I met an old man who could draw. He was tall and cadaverous, and he always wore the same shabby brown suit and hat. He looked as though he slept in the suit and it had worn to the contours of his frame to point that it no longer wrinkled. His hand was long and frail and it would tend to shake until he made a fist to steady it, and his eyes were milky and dim, but he could still weave together a picture in minutes like he was conjuring the image out of the air. It was amazing to watch him work, and I got the idea for the two of us to open a shop together. We rented out a space for the store, and I displayed some of his work in the front window on a couple of small easels with spotlights shining down on them.
I tried to find some angle, some specific type of drawing or merchandise that would become our stock and trade. I wanted to have some part in this. If the old man’s gift was lightning in a bottle, I wanted to at least be the one that designed the bottle.
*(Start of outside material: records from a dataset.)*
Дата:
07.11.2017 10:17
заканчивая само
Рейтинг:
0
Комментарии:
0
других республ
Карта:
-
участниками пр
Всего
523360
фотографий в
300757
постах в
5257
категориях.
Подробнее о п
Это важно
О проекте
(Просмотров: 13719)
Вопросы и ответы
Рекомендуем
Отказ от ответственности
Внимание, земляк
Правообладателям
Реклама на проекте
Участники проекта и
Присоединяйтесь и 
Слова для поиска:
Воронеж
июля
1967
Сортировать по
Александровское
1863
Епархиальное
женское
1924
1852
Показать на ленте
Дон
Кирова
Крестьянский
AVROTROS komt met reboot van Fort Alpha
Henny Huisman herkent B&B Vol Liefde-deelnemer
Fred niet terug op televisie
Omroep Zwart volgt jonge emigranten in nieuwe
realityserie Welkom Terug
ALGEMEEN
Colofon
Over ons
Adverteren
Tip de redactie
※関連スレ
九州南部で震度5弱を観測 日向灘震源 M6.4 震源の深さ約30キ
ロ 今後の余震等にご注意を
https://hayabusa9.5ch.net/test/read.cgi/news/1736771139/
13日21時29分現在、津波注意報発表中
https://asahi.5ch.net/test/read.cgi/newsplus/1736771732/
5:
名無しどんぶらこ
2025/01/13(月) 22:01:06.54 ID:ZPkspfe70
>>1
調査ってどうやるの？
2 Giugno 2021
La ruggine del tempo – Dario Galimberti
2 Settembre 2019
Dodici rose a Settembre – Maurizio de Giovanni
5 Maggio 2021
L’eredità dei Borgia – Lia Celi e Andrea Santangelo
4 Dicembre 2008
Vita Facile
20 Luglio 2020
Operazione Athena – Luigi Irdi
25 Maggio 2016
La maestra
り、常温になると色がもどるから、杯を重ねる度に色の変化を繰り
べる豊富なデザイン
I thought, for instance, of having the walls on either side of the store lined with racks of hand crafted greeting cards. I would concoct the sentiments and the old man would draw the illustrations, and we would be in the greeting card business. But it never worked out that way. We never settled on anything definite. I never knew what kind of store we had. The two of us would just stand there in the middle of the empty shop, the stone walls and the floor all completely bare, and we would wait for people to come in out of the rain.
And people would come. The pictures out front would catch their eye and they would wander in, looking all around. They all wanted something different. They put forward their requests uncertainly, not sure if such a thing could be done, or if it could be done right, or if it could be done by us. One woman wanted a simple family portrait of herself and her children, her hands resting on their shoulders. Another man wanted the face of his late wife drawn from memory. That is, he wanted his memory somehow conveyed to the old man’s hand. People wanted landscapes that they had seen in their mind, or moments they had long since lost. The old man’s supplies would materialize upon request, his pens and his pencils, and with broad curving strokes he would indelibly etch their vision onto the paper. I stood by with the customers and watched him work, and I never got tired of it. Afterwards, when the old man was packing his tools away in a small wooden case, the customers would always dab their eyes with a tissue and they would press the tissue into my hands as a token of gratitude and as payment for our services. I took the tissues and locked them away in the cash box in the back room of the shop, but I knew they weren’t for me or for anything I’d done.